La Bourse de Maurice devrait au cours des prochaines années s’ouvrir davantage à l’international avec la cotation de fonds internationaux, de titres de créances spécialisés émis par des sociétés étrangères ainsi que de fonds ciblant principalement le marché africain. C’est du moins ce qu’entrevoit le Chief Executive de la Stock Exchange of Mauritius Ltd (SEM), Sunil Benimadhu, interviewé par le magazine de la South Asian Federation of Exchanges (SAFE).
La Bourse de Maurice figure en très bonne place dans l’édition de janvier 2012 de la publication de SAFE où il est aussi question de la création d’une structure opérationnelle appropriée pour le trading des titres à moyen et long termes (bons du Trésor et obligations, plus précisément) émis par le gouvernement.
Interrogé par le secrétariat de SAFE (regroupement des Bourses et marchés de capitaux d’Asie du sud dont l’Inde, le Pakistan, le Sri Lanka, les Maldives, le Népal, le Bhoutan, le Bangladesh et Abu Dhabi), Sunil Benimadhu, s’exprimant sur les développements attendus au niveau du marché boursier local au cours des prochaines années, souligne que la SEM continuera à renforcer ses bases tout en maintenant le tempo concernant sa stratégie visant à passer d’un marché axé sur la cotation des titres émis par des sociétés locales à un marché proposant une multiplication de valeurs internationales. « Five years down the road, the split of listings on SEM is expected to consist of more international funds, international issuers, specialized debt instruments, Africa-focused ETF’s and other structured products », dit-il. Le CEO de la SEM s’attend également à ce que la valeur totale des transactions pour les produits dont le règlement se fera en dollars, en euros et en livres sterling augmente dans le temps, confirmant ainsi le statut international de la Bourse de Maurice.
Sunil Benimadhu annonce également que la SEM a collaboré étroitement avec la Banque de Maurice et les banques commerciales en vue de mettre sur pied une plateforme facilitant la cotation et l’échange des titres à moyen et long termes émis par le gouvernement. « The operational framework of this market has been already finalised », indique-t-il, précisant que les banques commerciales détenant un permis de Primary Dealers délivré par la banque centrale agiront comme des Market Makers en vue d’assurer la liquidité du marché. Une telle initiative, estime-t-il, contribuera à la création d’une courbe de rendement et donnera un coup de pouce à la création d’un marché secondaire actif pour les obligations émises par des entreprises privées.

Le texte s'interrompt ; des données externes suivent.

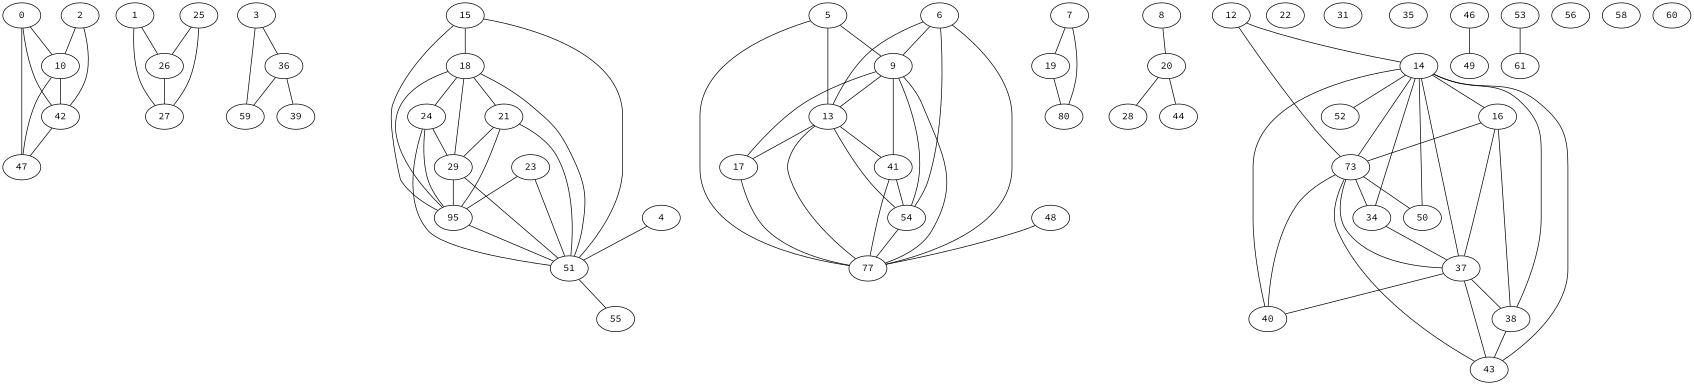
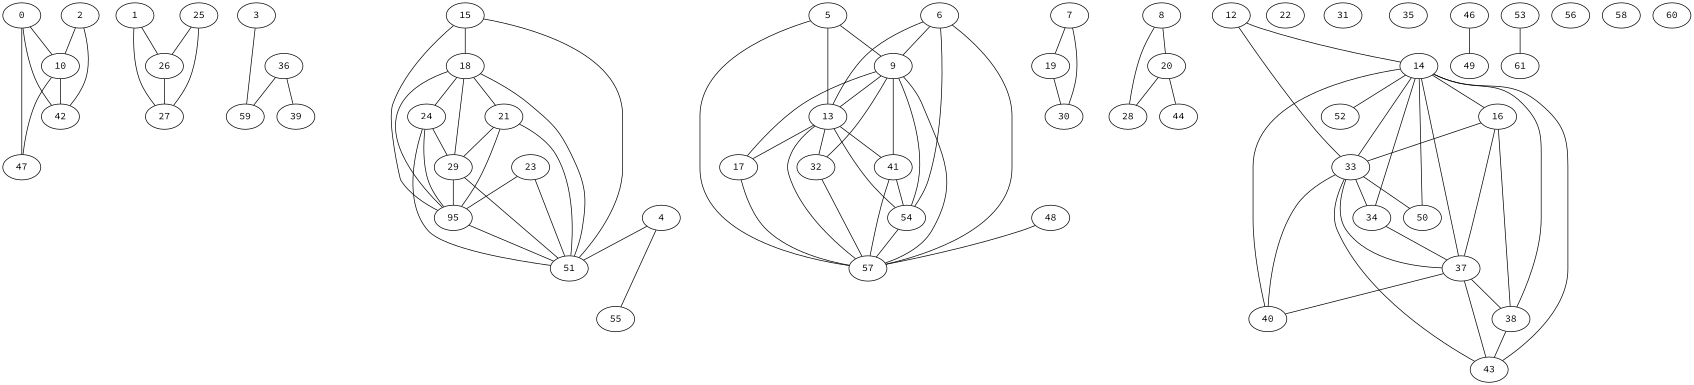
  graph {
    fontname="Source Code Pro"
    node [fontname="Source Code Pro"]
    edge [fontname="Source Code Pro"]
    0
    10
    42
    47
    1
    26
    27
    2
    3
    36
    59
    39
    4
    51
    55
    5
    9
    13
-   57 [label=77]
+   57
    54
    17
+   32
    41
    6
    7
    19
-   30 [label=80]
+   30
    8
    20
    28
    44
    12
    14
-   33 [label=73]
+   33
    16
    34
    37
    38
    40
    43
    50
    52
    15
    18
    n45 [label=95]
    21
    24
    29
    22
    23
    25
    31
    35
    46
    49
    48
    53
    61
    56
    58
    60
    0 -- 10
    0 -- 42
    0 -- 47
    10 -- 42
    10 -- 47
-   42 -- 47
    1 -- 26
    1 -- 27
    26 -- 27
    2 -- 10
    2 -- 42
-   3 -- 36
    3 -- 59
    36 -- 59
    36 -- 39
    4 -- 51
-   51 -- 55
+   4 -- 55
    5 -- 9
    5 -- 13
    5 -- 57
    9 -- 13
    9 -- 57
    9 -- 54
    9 -- 17
+   9 -- 32
    9 -- 41
    13 -- 57
    13 -- 54
    13 -- 17
+   13 -- 32
    13 -- 41
    54 -- 57
    17 -- 57
+   32 -- 57
    41 -- 57
    41 -- 54
    6 -- 9
    6 -- 13
    6 -- 57
    6 -- 54
    7 -- 19
    7 -- 30
    19 -- 30
    8 -- 20
+   8 -- 28
    20 -- 28
    20 -- 44
    12 -- 14
    12 -- 33
    14 -- 33
    14 -- 16
    14 -- 34
    14 -- 37
    14 -- 38
    14 -- 40
    14 -- 43
    14 -- 50
    14 -- 52
    33 -- 34
    33 -- 37
    33 -- 40
    33 -- 43
    33 -- 50
    16 -- 33
    16 -- 37
    16 -- 38
    34 -- 37
    37 -- 38
    37 -- 40
    37 -- 43
    38 -- 43
    15 -- 51
    15 -- 18
    15 -- n45
    18 -- 51
    18 -- n45
    18 -- 21
    18 -- 24
    18 -- 29
    n45 -- 51
    21 -- 51
    21 -- n45
    21 -- 29
    24 -- 51
    24 -- n45
    24 -- 29
    29 -- 51
    29 -- n45
    23 -- 51
    23 -- n45
    25 -- 26
    25 -- 27
    46 -- 49
    48 -- 57
    53 -- 61
  }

Le développement de la plateforme technologique de la SEM figure aussi parmi les projets à moyen terme. Une nouvelle version du système de trading, le SEMATS, est à l’étude. Ce système incorporera des éléments technologiques plus avancés et facilitera le lancement de nouveaux produits tels les produits dérivés ou structurés. Il aidera aussi dans l’interface avec des systèmes étrangers dont celui des vendeurs de données boursières.

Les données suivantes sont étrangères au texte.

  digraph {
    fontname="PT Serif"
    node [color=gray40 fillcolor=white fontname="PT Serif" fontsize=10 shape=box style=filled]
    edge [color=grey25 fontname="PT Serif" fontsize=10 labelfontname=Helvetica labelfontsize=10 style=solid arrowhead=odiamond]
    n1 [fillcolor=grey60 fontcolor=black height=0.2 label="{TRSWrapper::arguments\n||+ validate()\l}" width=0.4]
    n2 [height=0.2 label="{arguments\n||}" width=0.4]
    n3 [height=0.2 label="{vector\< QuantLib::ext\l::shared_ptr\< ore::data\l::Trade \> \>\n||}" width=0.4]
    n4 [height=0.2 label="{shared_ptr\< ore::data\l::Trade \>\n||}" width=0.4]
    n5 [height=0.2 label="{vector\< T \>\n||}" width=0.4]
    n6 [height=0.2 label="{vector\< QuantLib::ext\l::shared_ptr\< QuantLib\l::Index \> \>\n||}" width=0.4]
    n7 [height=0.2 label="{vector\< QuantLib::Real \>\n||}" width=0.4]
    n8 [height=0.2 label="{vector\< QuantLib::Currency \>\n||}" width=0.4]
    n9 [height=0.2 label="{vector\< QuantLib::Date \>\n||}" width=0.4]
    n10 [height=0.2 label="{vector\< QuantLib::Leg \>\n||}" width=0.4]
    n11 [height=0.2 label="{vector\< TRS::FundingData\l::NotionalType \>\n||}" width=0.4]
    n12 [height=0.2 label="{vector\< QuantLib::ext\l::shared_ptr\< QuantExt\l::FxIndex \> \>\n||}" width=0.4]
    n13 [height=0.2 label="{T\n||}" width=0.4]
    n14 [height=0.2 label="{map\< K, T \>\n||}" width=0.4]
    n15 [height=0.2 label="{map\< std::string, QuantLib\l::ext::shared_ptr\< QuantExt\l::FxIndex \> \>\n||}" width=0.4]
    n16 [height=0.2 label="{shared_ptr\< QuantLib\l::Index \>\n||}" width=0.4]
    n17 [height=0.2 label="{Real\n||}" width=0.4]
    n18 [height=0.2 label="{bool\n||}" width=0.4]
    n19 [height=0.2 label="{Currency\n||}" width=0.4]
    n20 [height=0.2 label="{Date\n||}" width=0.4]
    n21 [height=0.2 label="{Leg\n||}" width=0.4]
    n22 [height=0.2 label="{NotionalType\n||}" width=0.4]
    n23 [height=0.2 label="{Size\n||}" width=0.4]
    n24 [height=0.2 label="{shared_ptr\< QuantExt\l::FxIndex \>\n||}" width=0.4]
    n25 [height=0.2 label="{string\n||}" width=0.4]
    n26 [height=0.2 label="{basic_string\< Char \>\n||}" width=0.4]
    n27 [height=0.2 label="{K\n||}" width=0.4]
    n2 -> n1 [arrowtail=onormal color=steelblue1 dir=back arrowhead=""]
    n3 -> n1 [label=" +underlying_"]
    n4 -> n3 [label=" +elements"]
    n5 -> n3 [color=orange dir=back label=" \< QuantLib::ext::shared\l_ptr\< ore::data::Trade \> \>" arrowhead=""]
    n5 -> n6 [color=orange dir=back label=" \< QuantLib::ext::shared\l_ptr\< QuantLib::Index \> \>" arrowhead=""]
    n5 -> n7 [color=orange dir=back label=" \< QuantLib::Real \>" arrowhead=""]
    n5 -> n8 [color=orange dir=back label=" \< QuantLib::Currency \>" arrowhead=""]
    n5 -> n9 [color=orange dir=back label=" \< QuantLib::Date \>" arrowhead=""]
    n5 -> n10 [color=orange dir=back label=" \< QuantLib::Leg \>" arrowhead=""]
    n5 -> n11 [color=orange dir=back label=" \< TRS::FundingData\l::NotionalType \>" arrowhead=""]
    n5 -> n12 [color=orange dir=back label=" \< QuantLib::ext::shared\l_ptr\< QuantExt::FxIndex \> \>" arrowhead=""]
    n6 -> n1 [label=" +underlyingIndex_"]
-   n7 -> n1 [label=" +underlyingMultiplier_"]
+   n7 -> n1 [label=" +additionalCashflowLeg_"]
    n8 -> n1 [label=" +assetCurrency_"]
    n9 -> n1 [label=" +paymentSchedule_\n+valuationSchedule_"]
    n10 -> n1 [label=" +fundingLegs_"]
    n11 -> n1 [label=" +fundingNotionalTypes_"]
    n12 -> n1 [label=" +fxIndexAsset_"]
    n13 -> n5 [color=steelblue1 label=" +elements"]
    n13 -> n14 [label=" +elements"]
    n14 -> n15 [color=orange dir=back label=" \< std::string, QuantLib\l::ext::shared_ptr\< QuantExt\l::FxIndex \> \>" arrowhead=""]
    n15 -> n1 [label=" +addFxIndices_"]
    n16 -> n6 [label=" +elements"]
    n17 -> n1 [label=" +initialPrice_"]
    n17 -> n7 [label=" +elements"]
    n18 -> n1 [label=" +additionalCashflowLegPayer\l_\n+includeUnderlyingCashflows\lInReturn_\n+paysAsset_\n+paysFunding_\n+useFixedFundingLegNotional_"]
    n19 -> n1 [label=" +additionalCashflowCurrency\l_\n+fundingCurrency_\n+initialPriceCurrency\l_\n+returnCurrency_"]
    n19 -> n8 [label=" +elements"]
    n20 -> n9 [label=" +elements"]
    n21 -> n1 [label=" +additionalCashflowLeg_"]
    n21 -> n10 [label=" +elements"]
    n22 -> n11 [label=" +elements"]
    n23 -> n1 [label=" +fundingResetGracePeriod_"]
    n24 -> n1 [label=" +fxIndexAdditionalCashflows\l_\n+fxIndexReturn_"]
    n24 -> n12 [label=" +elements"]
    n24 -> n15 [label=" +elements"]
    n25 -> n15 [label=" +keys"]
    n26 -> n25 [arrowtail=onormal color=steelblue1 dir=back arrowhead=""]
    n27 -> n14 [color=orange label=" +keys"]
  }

La Bourse, rappelle Sunil Benimadhu, continuera sa campagne de sensibilisation du grand public en faveur du développement d’une forte culture d’investissement. La SEM se fixe l’objectif d’avoir un salarié sur quatre comme actionnaire dans une valeur boursière. La direction se propose en outre de consolider ses relations avec les différentes associations de bourses régionales.

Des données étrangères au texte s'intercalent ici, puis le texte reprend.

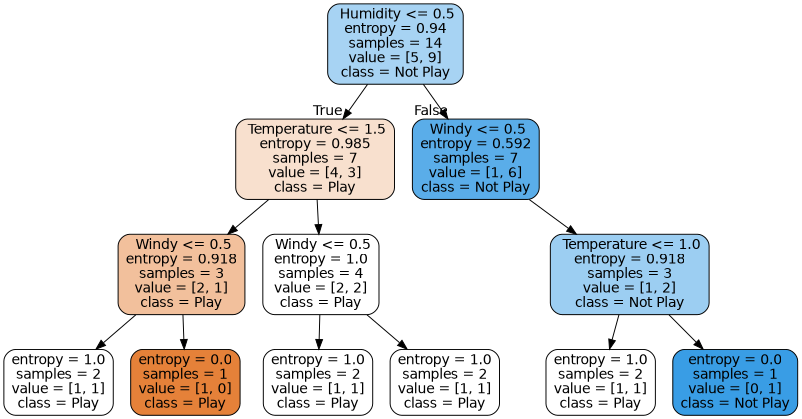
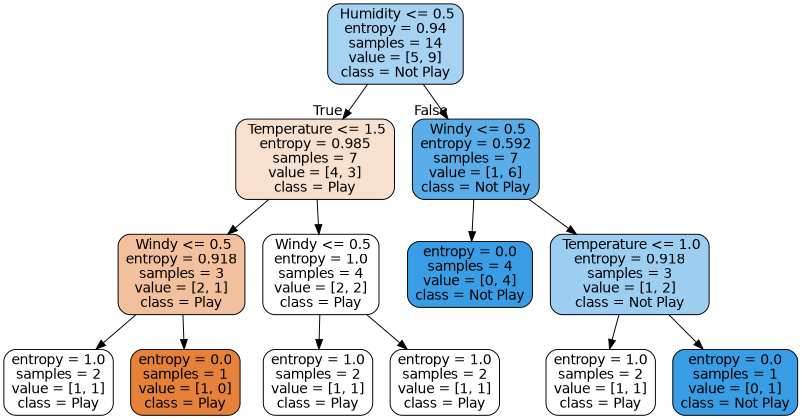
  digraph {
    node [color=black fillcolor="#ffffff" fontname=helvetica shape=box style="filled, rounded"]
    edge [fontname=helvetica]
    n1 [fillcolor="#a7d3f3" label=" Humidity <= 0.5\nentropy = 0.94\nsamples = 14\nvalue = [5, 9]\nclass = Not Play"]
    n2 [fillcolor="#f8e0ce" label=" Temperature <= 1.5\nentropy = 0.985\nsamples = 7\nvalue = [4, 3]\nclass = Play"]
    n3 [fillcolor="#5aade9" label=" Windy <= 0.5\nentropy = 0.592\nsamples = 7\nvalue = [1, 6]\nclass = Not Play"]
    n4 [fillcolor="#f2c09c" label=" Windy <= 0.5\nentropy = 0.918\nsamples = 3\nvalue = [2, 1]\nclass = Play"]
    n5 [label=" Windy <= 0.5\nentropy = 1.0\nsamples = 4\nvalue = [2, 2]\nclass = Play"]
    n6 [label="entropy = 1.0\nsamples = 2\nvalue = [1, 1]\nclass = Play"]
    n7 [fillcolor="#e58139" label="entropy = 0.0\nsamples = 1\nvalue = [1, 0]\nclass = Play"]
    n8 [label="entropy = 1.0\nsamples = 2\nvalue = [1, 1]\nclass = Play"]
    n9 [label="entropy = 1.0\nsamples = 2\nvalue = [1, 1]\nclass = Play"]
+   n10 [fillcolor="#399de5" label="entropy = 0.0\nsamples = 4\nvalue = [0, 4]\nclass = Not Play"]
    n11 [fillcolor="#9ccef2" label=" Temperature <= 1.0\nentropy = 0.918\nsamples = 3\nvalue = [1, 2]\nclass = Not Play"]
    n12 [label="entropy = 1.0\nsamples = 2\nvalue = [1, 1]\nclass = Play"]
    n13 [fillcolor="#399de5" label="entropy = 0.0\nsamples = 1\nvalue = [0, 1]\nclass = Not Play"]
    n1 -> n2 [headlabel=True labelangle=45 labeldistance=2.5]
    n1 -> n3 [headlabel=False labelangle=-45 labeldistance=2.5]
    n2 -> n4
    n2 -> n5
+   n3 -> n10
    n3 -> n11
    n4 -> n6
    n4 -> n7
    n5 -> n8
    n5 -> n9
    n11 -> n12
    n11 -> n13
  }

Par ailleurs, le CEO de la SEM évoque dans son interview les initiatives prises pour améliorer la compétitivité du marché boursier local. Outre les modifications apportées aux règles de cotation pour faire de la place aux fonds globaux et la possibilité de coter des produits libellés en dollars, euros et livres sterling, la Bourse de Maurice s’est dotée d’une nouvelle identité visuelle à travers un site web relooké et offrant des informations pointues et rapides aux investisseurs.
La SEM, soutient Sunil Benimadhu, est en mesure d’apporter sa contribution à la vision de transformer Maurice en un hub liant l’Europe, les États-Unis et l’Afrique.